Akin to the narrative of Patti Smith who came before her, she began her foray into the arts with spoken word performances, but then an encounter with the counterculture novelist Kathy Acker would soon change her tact. “Acker asked me why writing was important to me,” Hanna told The Nation, “And I said, ‘Because I felt like I’d never been listened to and I had a lot to say,’ and she said, ‘Then why are you doing spoken word – no one goes to spoken word shows! You should get a band’.” And with that advice ringing in her ears, the firebrand in waiting decided to back her performances with the adrenalised wallop of subversive rock ‘n’ roll.
After appearing in a slew of short-lived punk acts, Bikini Kill was the vehicle that Katherine Hanna settled on in 1989. The message of the group was the get more girls into punk, the incendiary, establishment toppling, genre of choice. Their simple presence in the industry was enough to captivate some. Confident women with guitars and an eye for capturing the zeitgeist were now on the covers of LPs and that alone inspired generations that were coming of age and looking for an act to champion.
With this simple act of placing women back into the forefront of alternative pop culture, feminism was reinvigorated and the Riot Grrrl movement was born. Fanzines were popping up overnight and along with punk, they formed the perfect paradigm of subversive activism. The DIY ethos of both pursuits provided grassroots footing from which the status quo could be usurped without ever having to play by their rules to begin with.
This explosion of underground feminism culminated in Girl Night, a show on August 20th, 1991, in Olympia, Washington featuring 15 all female-fronted bands. The key to this catalysing evening was that it brought the wave together and eviscerated the notion that the whole thing was merely a separatist fad. Everyone was given equal billing on their own views could be heard. As Hanna says herself, “There’s just as many different kinds of feminism as there are women in the world.”

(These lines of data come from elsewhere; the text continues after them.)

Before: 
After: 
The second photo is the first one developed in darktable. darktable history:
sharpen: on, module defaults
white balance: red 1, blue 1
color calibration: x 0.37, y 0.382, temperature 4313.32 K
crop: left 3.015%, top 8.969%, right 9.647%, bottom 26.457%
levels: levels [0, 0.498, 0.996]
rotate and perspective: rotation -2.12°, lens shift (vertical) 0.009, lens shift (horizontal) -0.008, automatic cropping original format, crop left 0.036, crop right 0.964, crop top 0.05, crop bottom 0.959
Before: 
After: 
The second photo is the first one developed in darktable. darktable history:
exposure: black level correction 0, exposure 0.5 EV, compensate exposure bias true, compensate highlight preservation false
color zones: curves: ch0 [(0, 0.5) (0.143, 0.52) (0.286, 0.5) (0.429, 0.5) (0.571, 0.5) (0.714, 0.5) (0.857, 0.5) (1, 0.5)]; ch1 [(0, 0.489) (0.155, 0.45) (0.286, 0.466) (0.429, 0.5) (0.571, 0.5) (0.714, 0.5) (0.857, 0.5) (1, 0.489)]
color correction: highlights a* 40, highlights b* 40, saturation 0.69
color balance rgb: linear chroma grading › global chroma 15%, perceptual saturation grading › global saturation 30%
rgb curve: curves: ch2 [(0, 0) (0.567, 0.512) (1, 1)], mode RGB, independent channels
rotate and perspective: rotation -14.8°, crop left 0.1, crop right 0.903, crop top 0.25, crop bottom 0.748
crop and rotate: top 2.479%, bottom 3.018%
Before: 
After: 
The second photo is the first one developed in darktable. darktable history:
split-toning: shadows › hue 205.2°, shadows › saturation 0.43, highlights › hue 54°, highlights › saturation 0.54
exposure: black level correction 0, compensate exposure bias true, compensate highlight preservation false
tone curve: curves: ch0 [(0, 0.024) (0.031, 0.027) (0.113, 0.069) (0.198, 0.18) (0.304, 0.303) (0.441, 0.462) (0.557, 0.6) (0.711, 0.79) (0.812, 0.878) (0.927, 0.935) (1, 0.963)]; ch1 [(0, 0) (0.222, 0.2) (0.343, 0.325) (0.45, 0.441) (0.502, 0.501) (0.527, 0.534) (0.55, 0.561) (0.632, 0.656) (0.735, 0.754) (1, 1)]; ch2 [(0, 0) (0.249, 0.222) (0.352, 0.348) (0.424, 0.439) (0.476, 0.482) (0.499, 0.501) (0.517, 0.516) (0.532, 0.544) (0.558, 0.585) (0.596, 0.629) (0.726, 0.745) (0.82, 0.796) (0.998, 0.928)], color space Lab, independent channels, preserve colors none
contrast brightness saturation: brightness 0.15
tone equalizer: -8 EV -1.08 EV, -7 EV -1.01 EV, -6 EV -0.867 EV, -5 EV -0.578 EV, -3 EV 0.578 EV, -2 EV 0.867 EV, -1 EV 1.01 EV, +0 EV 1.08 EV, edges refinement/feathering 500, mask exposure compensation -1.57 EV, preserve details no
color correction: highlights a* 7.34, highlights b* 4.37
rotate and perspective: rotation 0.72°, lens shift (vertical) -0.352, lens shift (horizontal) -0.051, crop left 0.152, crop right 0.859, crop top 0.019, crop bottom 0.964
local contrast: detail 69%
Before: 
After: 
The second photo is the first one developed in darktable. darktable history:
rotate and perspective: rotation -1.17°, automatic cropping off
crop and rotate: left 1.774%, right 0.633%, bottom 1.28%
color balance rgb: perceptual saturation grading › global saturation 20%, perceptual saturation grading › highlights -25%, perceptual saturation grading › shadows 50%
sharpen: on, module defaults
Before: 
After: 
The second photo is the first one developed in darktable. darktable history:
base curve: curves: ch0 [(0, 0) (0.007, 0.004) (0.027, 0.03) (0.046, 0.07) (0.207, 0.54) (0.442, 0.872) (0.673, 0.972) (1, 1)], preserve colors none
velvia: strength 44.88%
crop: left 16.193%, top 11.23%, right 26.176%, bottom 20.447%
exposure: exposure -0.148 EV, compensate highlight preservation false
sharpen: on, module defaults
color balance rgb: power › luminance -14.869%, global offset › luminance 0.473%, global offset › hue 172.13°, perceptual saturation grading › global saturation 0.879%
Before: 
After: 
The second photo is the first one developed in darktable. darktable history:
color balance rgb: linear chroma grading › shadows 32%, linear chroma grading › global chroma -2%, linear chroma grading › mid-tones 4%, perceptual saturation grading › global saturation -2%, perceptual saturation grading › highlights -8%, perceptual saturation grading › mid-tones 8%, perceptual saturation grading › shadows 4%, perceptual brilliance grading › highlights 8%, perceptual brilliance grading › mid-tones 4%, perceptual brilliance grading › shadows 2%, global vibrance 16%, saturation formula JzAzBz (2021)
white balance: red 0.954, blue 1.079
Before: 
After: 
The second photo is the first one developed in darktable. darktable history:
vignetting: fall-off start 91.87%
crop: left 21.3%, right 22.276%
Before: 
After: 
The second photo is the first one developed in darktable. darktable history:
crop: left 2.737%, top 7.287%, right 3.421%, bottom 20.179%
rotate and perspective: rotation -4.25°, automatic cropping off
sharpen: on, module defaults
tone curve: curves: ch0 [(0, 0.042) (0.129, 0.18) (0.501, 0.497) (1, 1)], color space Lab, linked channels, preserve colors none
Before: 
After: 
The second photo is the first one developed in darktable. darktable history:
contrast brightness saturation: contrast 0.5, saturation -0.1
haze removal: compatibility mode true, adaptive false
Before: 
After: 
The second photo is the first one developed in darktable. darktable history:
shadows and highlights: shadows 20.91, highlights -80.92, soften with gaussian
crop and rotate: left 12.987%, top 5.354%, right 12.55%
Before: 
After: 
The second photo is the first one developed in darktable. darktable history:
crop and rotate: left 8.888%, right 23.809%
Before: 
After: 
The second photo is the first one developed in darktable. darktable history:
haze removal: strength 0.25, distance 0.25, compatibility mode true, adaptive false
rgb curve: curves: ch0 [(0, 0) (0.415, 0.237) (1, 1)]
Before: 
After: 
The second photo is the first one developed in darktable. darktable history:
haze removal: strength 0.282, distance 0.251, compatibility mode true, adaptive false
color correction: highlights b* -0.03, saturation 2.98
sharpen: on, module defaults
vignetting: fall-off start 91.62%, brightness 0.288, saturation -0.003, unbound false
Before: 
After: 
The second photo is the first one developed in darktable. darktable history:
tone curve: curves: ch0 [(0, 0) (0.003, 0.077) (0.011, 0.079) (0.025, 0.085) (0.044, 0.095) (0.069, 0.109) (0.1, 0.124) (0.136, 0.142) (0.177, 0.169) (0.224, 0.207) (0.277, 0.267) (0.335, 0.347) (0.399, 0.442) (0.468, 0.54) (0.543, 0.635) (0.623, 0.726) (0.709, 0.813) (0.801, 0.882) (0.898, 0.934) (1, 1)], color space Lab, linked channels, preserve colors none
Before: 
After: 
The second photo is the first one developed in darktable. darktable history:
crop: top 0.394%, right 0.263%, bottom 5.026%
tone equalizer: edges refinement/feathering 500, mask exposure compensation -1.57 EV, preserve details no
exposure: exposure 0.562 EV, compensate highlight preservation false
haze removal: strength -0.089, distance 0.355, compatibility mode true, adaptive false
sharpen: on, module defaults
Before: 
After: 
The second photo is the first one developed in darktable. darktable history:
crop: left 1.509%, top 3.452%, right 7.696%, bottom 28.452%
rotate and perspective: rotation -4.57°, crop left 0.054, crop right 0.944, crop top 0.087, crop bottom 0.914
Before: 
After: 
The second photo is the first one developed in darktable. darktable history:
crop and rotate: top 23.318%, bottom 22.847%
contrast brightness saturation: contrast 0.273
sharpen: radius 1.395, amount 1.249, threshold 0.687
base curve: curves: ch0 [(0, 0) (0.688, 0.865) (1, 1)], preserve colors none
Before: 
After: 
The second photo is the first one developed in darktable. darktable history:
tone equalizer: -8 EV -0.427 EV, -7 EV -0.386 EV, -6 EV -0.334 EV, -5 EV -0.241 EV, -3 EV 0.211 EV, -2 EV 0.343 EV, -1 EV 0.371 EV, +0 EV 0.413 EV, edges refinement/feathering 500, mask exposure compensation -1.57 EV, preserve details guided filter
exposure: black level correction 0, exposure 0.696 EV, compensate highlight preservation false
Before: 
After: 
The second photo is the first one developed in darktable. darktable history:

While the structure might not have been in place for the Riot Grrrl movement to sustain, the seed of inspiration had been sewn and flowered many young feminists of the future. Through that act alone, the culture of society had changed. However, there is still more to be done. Although the demographic of alternative music has changed dramatically in the last thirty years, a study by the University of Southern California recently found, that across the 800 top songs from 2012-2019, less than 23 per cent of artists and less than two per cent of producers in the chart-rank sampled, were women.
Without the legacy of Kathleen Hanna, Bikini Kill and the Riot Grrrl movement, it is hard to know just how much more damning those statistics would read. As Hanna hopefully concluded recently, “To make Riot Grrrl move into the future in a new way with a bunch of new names a bunch of new energy, younger people have to learn about it and apply it to their own lives and own modern conversation. And they are.”